III. Intesa-Standard: Es ist nicht nur aluminiertes Zink, sondern auch hohes Gewicht und hohe Qualität.Nur zu wissen, dass es sich bei dem Substrat um aluminisiertes Zink handelt, reicht nicht aus. Hochwertige farbige Steinfliesen müssen auch hinsichtlich des Beschichtungsgewichts der Norm entsprechen.
1. Beschichtungsgewicht: Der entscheidende Parameter, der die Lebensdauer bestimmt. In der Industrie für farbige Steinfliesen gilt: Je dicker die Beschichtung, desto länger die Lebensdauer des Korrosionsschutzes. Marktüblicher Low-End-Standard: AZ60. Produkte dieser Art halten in Küstenumgebungen nur etwa 10 Jahre lang ohne zu rosten. Technischer Standard (der Standard, den Intesa einhält): AZ100 - AZ150. Stellen Sie sicher, dass das Grundmaterial eine physische Lebensdauer von 30–50 Jahren hat. Dies ist auch die physische Grundlage für eine lange Lebensdauer unserer farbigen Steinfliesen.

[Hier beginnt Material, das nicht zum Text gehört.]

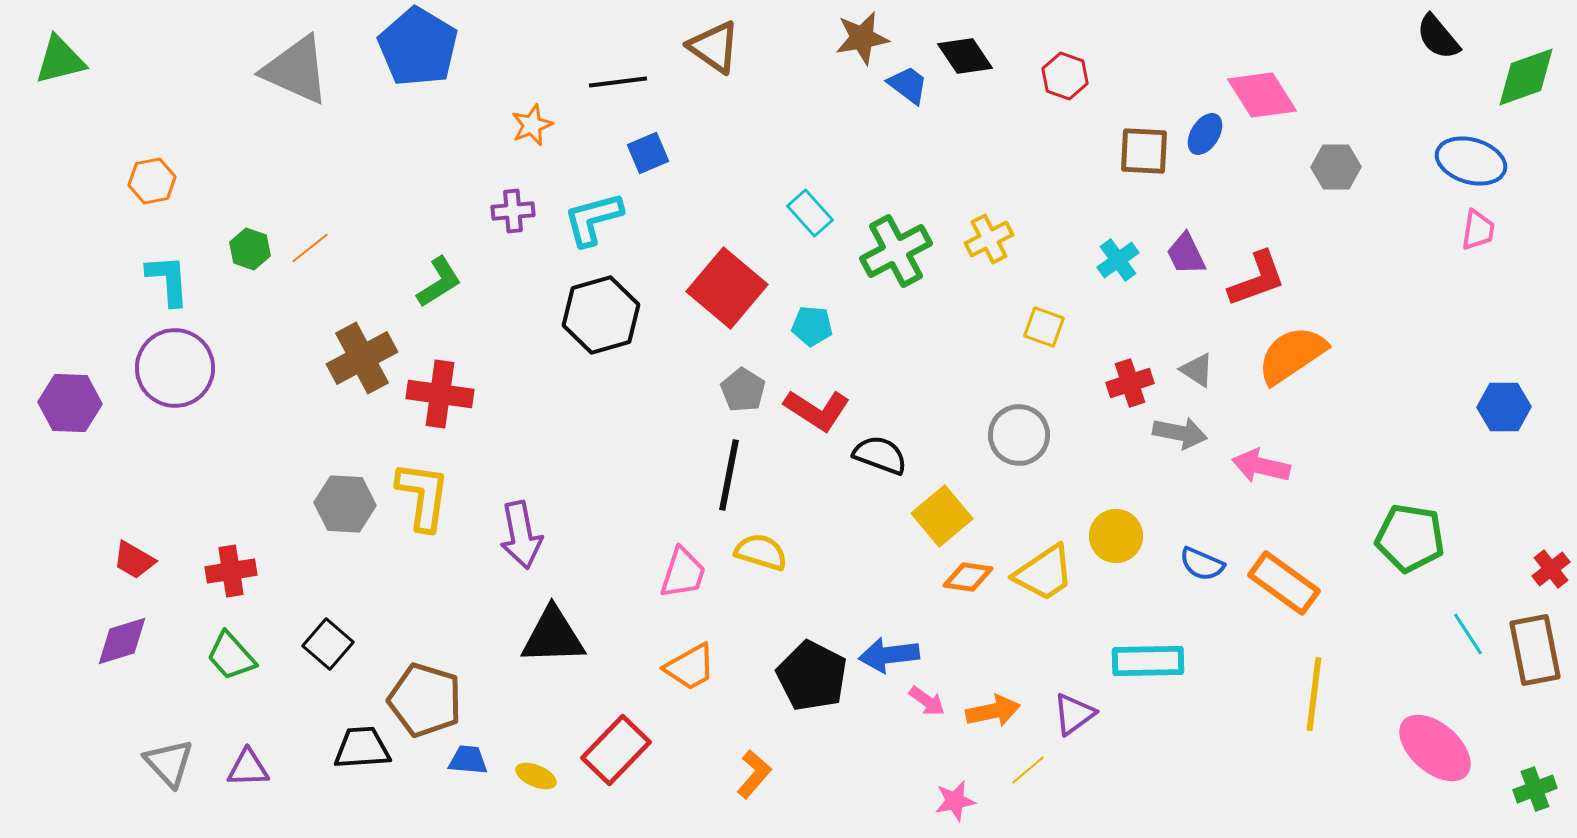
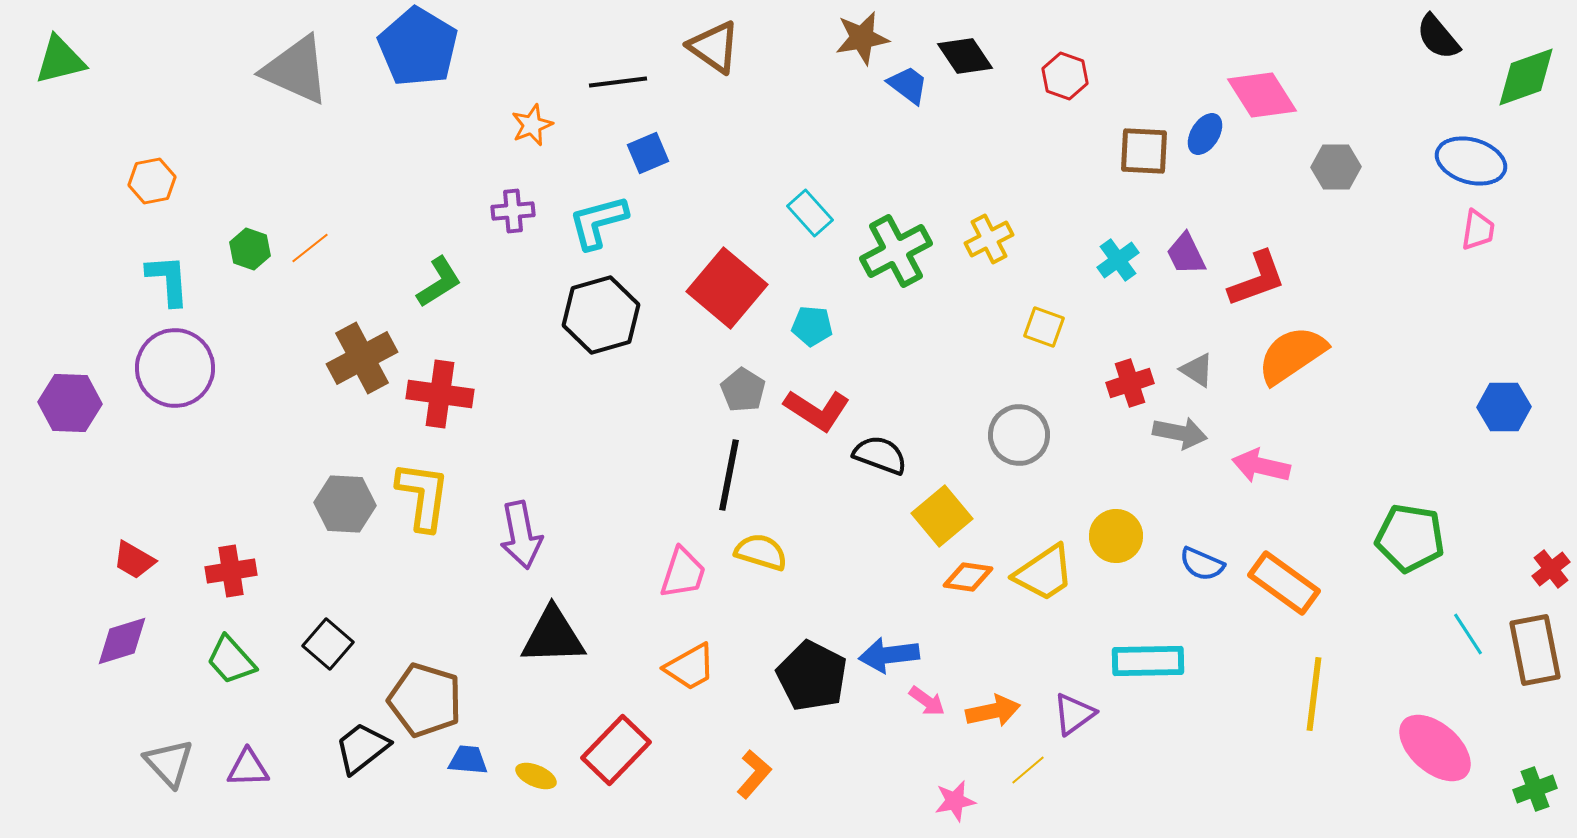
cyan L-shape at (593, 219): moved 5 px right, 3 px down
green trapezoid at (231, 656): moved 4 px down
black trapezoid at (362, 748): rotated 34 degrees counterclockwise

2. Kristallstruktur einer Aluminium-Zink-Legierung: Eine eher mikroskopische Qualitätslücke. Bei hochwertigen Galvalume-Stahlplatten sollte die kristalline Aluminium--Zinkstruktur auf ihrer Oberfläche (normalerweise in Form von Fischschuppen) klar, fein und gleichmäßig verteilt sein. Wenn die Beschichtungszusammensetzung nicht rein ist oder der Kühlprozess nicht ordnungsgemäß erfolgt, erscheinen die Kristalle grob und spärlich, was die Dichte der Aluminiumschicht verringert und dadurch die Korrosionsschutzwirkung beeinträchtigt.